— Start WORKING DATA —
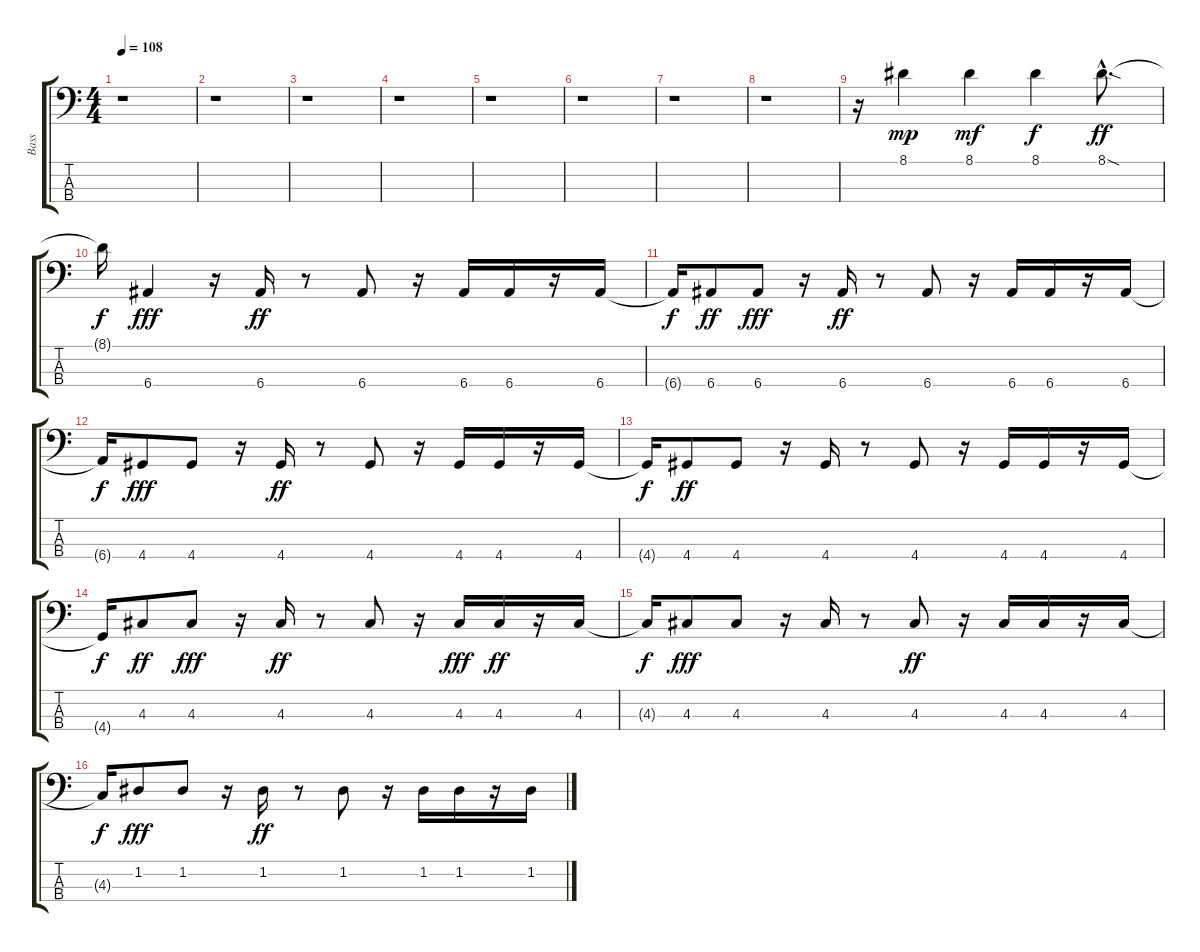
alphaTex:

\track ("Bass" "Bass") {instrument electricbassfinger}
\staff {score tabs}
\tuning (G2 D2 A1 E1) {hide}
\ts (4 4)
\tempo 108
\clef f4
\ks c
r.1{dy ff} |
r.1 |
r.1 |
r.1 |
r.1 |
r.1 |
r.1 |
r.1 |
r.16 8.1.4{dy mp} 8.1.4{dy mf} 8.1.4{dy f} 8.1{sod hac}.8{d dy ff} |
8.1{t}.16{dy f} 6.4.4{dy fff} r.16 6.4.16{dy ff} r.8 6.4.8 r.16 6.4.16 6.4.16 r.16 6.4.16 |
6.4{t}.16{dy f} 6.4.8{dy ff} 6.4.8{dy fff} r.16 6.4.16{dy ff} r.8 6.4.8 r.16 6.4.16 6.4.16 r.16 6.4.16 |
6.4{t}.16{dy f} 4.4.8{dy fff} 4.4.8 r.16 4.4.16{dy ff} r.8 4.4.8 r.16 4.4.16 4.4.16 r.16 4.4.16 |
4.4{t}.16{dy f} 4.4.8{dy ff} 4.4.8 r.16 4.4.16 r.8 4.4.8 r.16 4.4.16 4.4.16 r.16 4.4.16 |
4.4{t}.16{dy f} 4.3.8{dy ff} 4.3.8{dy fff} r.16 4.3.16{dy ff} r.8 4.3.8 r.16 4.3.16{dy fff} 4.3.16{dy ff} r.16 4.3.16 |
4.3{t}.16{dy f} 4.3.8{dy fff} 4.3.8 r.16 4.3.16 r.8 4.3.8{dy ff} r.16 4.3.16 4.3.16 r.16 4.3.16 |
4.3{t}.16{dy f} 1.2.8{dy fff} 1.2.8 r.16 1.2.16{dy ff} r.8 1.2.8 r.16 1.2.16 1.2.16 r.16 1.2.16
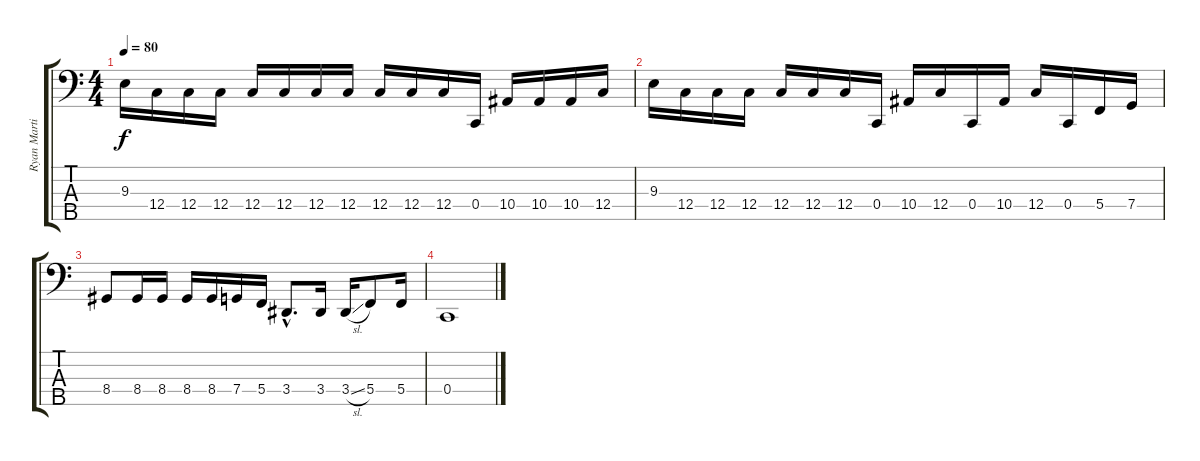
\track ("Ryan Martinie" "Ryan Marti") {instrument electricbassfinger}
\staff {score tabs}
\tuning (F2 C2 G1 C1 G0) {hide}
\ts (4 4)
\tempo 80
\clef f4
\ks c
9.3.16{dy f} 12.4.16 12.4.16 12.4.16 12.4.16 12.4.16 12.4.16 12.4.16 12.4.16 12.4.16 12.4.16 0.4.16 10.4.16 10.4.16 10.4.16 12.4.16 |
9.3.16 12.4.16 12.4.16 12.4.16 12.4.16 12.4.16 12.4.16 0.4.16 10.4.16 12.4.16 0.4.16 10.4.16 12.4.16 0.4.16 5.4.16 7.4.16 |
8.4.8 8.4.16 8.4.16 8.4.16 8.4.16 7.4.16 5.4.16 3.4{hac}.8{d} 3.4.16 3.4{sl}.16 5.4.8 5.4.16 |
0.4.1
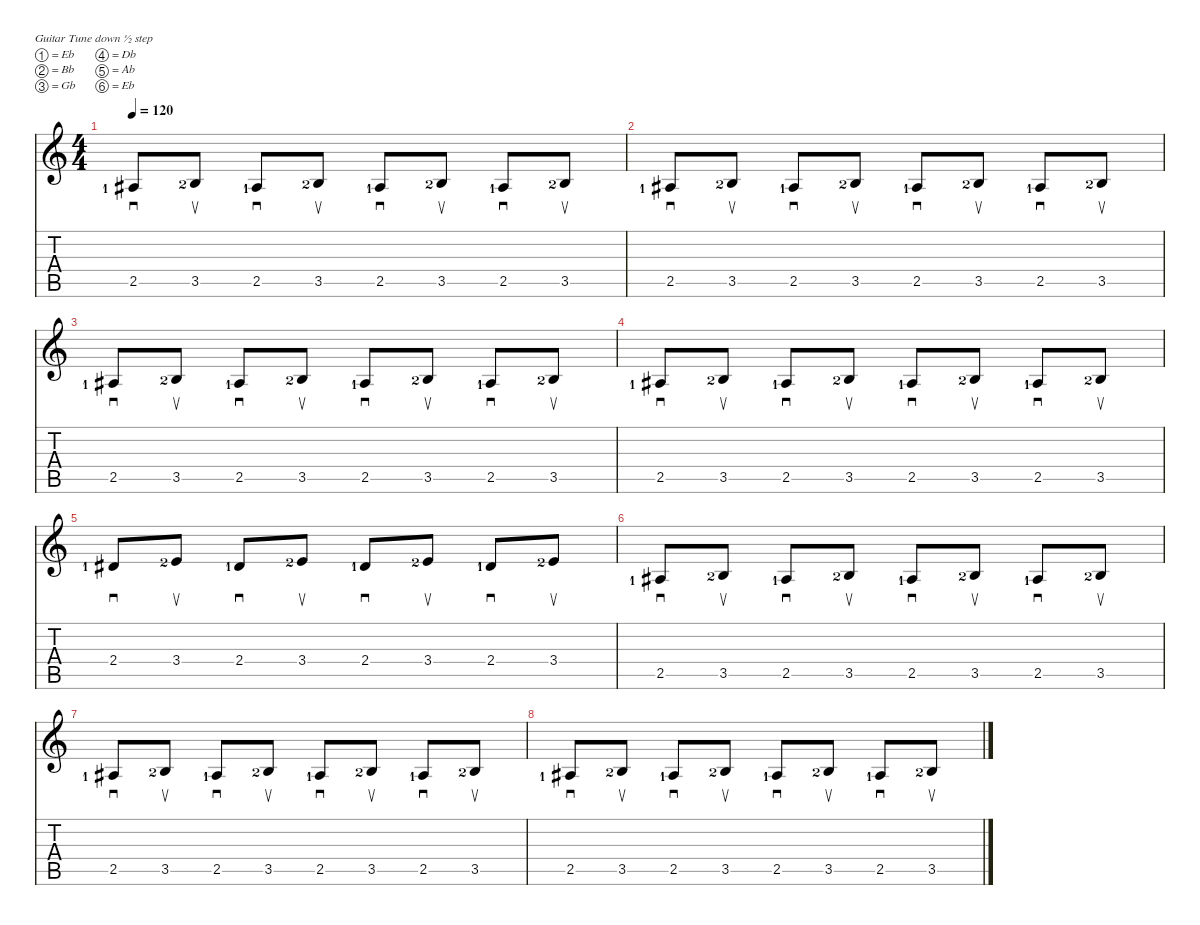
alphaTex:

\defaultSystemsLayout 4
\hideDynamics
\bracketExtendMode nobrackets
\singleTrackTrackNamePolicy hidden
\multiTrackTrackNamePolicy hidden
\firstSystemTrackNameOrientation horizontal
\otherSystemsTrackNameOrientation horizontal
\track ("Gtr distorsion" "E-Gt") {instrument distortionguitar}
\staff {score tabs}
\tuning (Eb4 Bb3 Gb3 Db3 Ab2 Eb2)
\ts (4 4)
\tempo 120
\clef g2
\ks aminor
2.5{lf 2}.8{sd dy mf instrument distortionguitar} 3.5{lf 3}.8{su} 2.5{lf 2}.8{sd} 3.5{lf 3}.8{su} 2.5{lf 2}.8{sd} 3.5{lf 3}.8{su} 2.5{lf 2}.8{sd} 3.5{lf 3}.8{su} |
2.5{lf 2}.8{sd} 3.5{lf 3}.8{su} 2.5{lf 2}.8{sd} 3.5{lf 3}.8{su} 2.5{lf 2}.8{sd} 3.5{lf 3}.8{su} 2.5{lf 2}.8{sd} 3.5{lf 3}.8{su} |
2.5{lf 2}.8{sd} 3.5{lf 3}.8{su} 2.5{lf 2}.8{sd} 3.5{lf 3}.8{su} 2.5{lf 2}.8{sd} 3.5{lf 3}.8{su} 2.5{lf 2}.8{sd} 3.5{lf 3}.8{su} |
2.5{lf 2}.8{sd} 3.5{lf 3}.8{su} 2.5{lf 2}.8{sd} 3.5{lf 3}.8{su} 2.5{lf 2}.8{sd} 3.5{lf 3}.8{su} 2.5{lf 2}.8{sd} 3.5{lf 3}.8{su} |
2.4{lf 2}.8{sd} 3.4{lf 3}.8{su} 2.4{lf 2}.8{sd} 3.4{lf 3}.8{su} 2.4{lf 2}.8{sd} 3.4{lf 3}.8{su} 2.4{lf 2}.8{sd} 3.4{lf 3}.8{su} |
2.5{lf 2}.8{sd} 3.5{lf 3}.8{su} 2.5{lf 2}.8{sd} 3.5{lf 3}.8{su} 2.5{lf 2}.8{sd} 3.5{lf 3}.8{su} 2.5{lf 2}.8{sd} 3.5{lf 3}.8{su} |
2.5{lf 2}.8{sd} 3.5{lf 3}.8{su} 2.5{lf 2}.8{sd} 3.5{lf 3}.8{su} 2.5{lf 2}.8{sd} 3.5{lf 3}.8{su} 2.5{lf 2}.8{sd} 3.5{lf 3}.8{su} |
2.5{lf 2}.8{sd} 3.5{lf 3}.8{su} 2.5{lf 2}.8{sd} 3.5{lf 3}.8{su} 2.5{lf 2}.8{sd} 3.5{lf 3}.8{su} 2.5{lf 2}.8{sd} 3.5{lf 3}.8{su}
— End WORKING DATA —
Write out every line of all three records above verbatim, leaving out the pictures.

• [SOLVED EXERCISE]
alphaTex:

\track ("Bass" "Bass") {instrument electricbassfinger}
\staff {score tabs}
\tuning (G2 D2 A1 E1) {hide}
\ts (4 4)
\tempo 108
\clef f4
\ks c
r.1{dy ff} |
r.1 |
r.1 |
r.1 |
r.1 |
r.1 |
r.1 |
r.1 |
r.16 8.1.4{dy mp} 8.1.4{dy mf} 8.1.4{dy f} 8.1{sod hac}.8{d dy ff} |
8.1{t}.16{dy f} 6.4.4{dy fff} r.16 6.4.16{dy ff} r.8 6.4.8 r.16 6.4.16 6.4.16 r.16 6.4.16 |
6.4{t}.16{dy f} 6.4.8{dy ff} 6.4.8{dy fff} r.16 6.4.16{dy ff} r.8 6.4.8 r.16 6.4.16 6.4.16 r.16 6.4.16 |
6.4{t}.16{dy f} 4.4.8{dy fff} 4.4.8 r.16 4.4.16{dy ff} r.8 4.4.8 r.16 4.4.16 4.4.16 r.16 4.4.16 |
4.4{t}.16{dy f} 4.4.8{dy ff} 4.4.8 r.16 4.4.16 r.8 4.4.8 r.16 4.4.16 4.4.16 r.16 4.4.16 |
4.4{t}.16{dy f} 4.3.8{dy ff} 4.3.8{dy fff} r.16 4.3.16{dy ff} r.8 4.3.8 r.16 4.3.16{dy fff} 4.3.16{dy ff} r.16 4.3.16 |
4.3{t}.16{dy f} 4.3.8{dy fff} 4.3.8 r.16 4.3.16 r.8 4.3.8{dy ff} r.16 4.3.16 4.3.16 r.16 4.3.16 |
4.3{t}.16{dy f} 1.2.8{dy fff} 1.2.8 r.16 1.2.16{dy ff} r.8 1.2.8 r.16 1.2.16 1.2.16 r.16 1.2.16
\track ("Ryan Martinie" "Ryan Marti") {instrument electricbassfinger}
\staff {score tabs}
\tuning (F2 C2 G1 C1 G0) {hide}
\ts (4 4)
\tempo 80
\clef f4
\ks c
9.3.16{dy f} 12.4.16 12.4.16 12.4.16 12.4.16 12.4.16 12.4.16 12.4.16 12.4.16 12.4.16 12.4.16 0.4.16 10.4.16 10.4.16 10.4.16 12.4.16 |
9.3.16 12.4.16 12.4.16 12.4.16 12.4.16 12.4.16 12.4.16 0.4.16 10.4.16 12.4.16 0.4.16 10.4.16 12.4.16 0.4.16 5.4.16 7.4.16 |
8.4.8 8.4.16 8.4.16 8.4.16 8.4.16 7.4.16 5.4.16 3.4{hac}.8{d} 3.4.16 3.4{sl}.16 5.4.8 5.4.16 |
0.4.1
alphaTex:

\defaultSystemsLayout 4
\hideDynamics
\bracketExtendMode nobrackets
\singleTrackTrackNamePolicy hidden
\multiTrackTrackNamePolicy hidden
\firstSystemTrackNameOrientation horizontal
\otherSystemsTrackNameOrientation horizontal
\track ("Gtr distorsion" "E-Gt") {instrument distortionguitar}
\staff {score tabs}
\tuning (Eb4 Bb3 Gb3 Db3 Ab2 Eb2)
\ts (4 4)
\tempo 120
\clef g2
\ks aminor
2.5{lf 2}.8{sd dy mf instrument distortionguitar} 3.5{lf 3}.8{su} 2.5{lf 2}.8{sd} 3.5{lf 3}.8{su} 2.5{lf 2}.8{sd} 3.5{lf 3}.8{su} 2.5{lf 2}.8{sd} 3.5{lf 3}.8{su} |
2.5{lf 2}.8{sd} 3.5{lf 3}.8{su} 2.5{lf 2}.8{sd} 3.5{lf 3}.8{su} 2.5{lf 2}.8{sd} 3.5{lf 3}.8{su} 2.5{lf 2}.8{sd} 3.5{lf 3}.8{su} |
2.5{lf 2}.8{sd} 3.5{lf 3}.8{su} 2.5{lf 2}.8{sd} 3.5{lf 3}.8{su} 2.5{lf 2}.8{sd} 3.5{lf 3}.8{su} 2.5{lf 2}.8{sd} 3.5{lf 3}.8{su} |
2.5{lf 2}.8{sd} 3.5{lf 3}.8{su} 2.5{lf 2}.8{sd} 3.5{lf 3}.8{su} 2.5{lf 2}.8{sd} 3.5{lf 3}.8{su} 2.5{lf 2}.8{sd} 3.5{lf 3}.8{su} |
2.4{lf 2}.8{sd} 3.4{lf 3}.8{su} 2.4{lf 2}.8{sd} 3.4{lf 3}.8{su} 2.4{lf 2}.8{sd} 3.4{lf 3}.8{su} 2.4{lf 2}.8{sd} 3.4{lf 3}.8{su} |
2.5{lf 2}.8{sd} 3.5{lf 3}.8{su} 2.5{lf 2}.8{sd} 3.5{lf 3}.8{su} 2.5{lf 2}.8{sd} 3.5{lf 3}.8{su} 2.5{lf 2}.8{sd} 3.5{lf 3}.8{su} |
2.5{lf 2}.8{sd} 3.5{lf 3}.8{su} 2.5{lf 2}.8{sd} 3.5{lf 3}.8{su} 2.5{lf 2}.8{sd} 3.5{lf 3}.8{su} 2.5{lf 2}.8{sd} 3.5{lf 3}.8{su} |
2.5{lf 2}.8{sd} 3.5{lf 3}.8{su} 2.5{lf 2}.8{sd} 3.5{lf 3}.8{su} 2.5{lf 2}.8{sd} 3.5{lf 3}.8{su} 2.5{lf 2}.8{sd} 3.5{lf 3}.8{su}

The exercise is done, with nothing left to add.